DATA TO PROCESS Start Marker

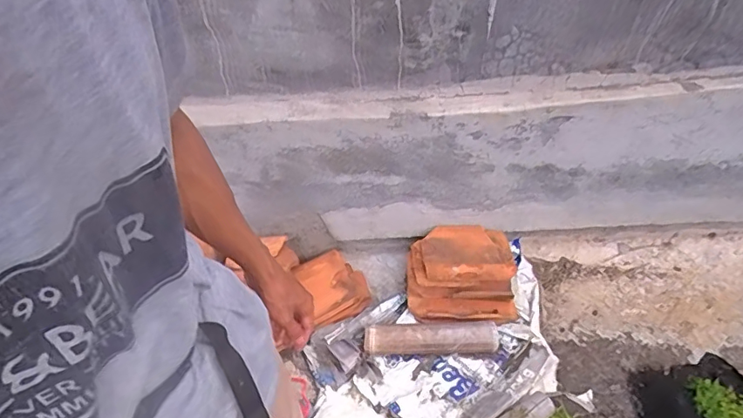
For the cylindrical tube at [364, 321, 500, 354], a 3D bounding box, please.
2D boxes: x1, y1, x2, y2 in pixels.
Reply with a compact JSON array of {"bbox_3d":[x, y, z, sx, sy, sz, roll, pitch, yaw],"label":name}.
[{"bbox_3d":[0.170,0.370,1.419,0.375,0.096,0.081,-3,47,1],"label":"cylindrical tube"}]

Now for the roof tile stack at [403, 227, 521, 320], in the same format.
[{"bbox_3d":[0.260,0.175,1.489,0.305,0.187,0.260,-2,47,0],"label":"roof tile stack"}]

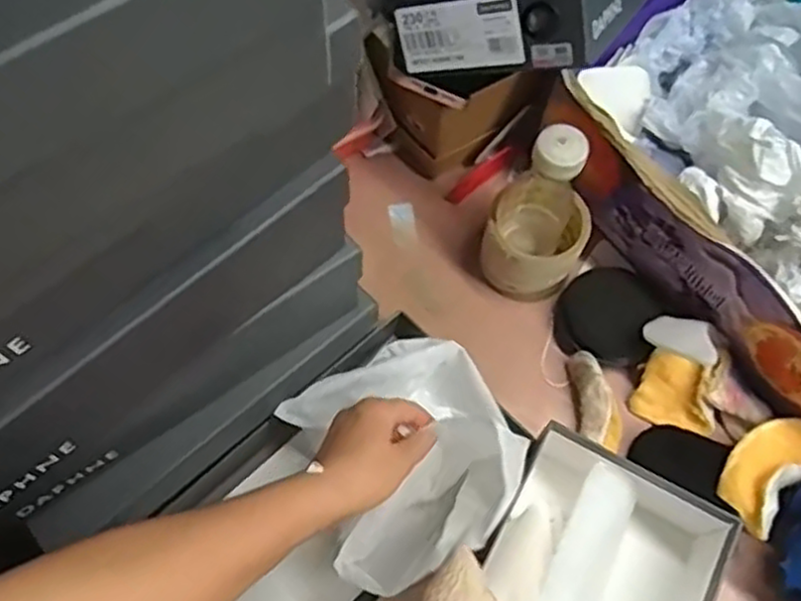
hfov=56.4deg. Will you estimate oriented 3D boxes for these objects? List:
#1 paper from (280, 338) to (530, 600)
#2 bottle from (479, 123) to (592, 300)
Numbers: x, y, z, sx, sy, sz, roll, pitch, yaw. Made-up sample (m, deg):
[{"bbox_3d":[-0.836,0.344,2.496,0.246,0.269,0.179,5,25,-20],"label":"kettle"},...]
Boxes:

DATA TO PROCESS End Marker

Determine how many lines in the listing above hold "from". Give the number without any other words.

2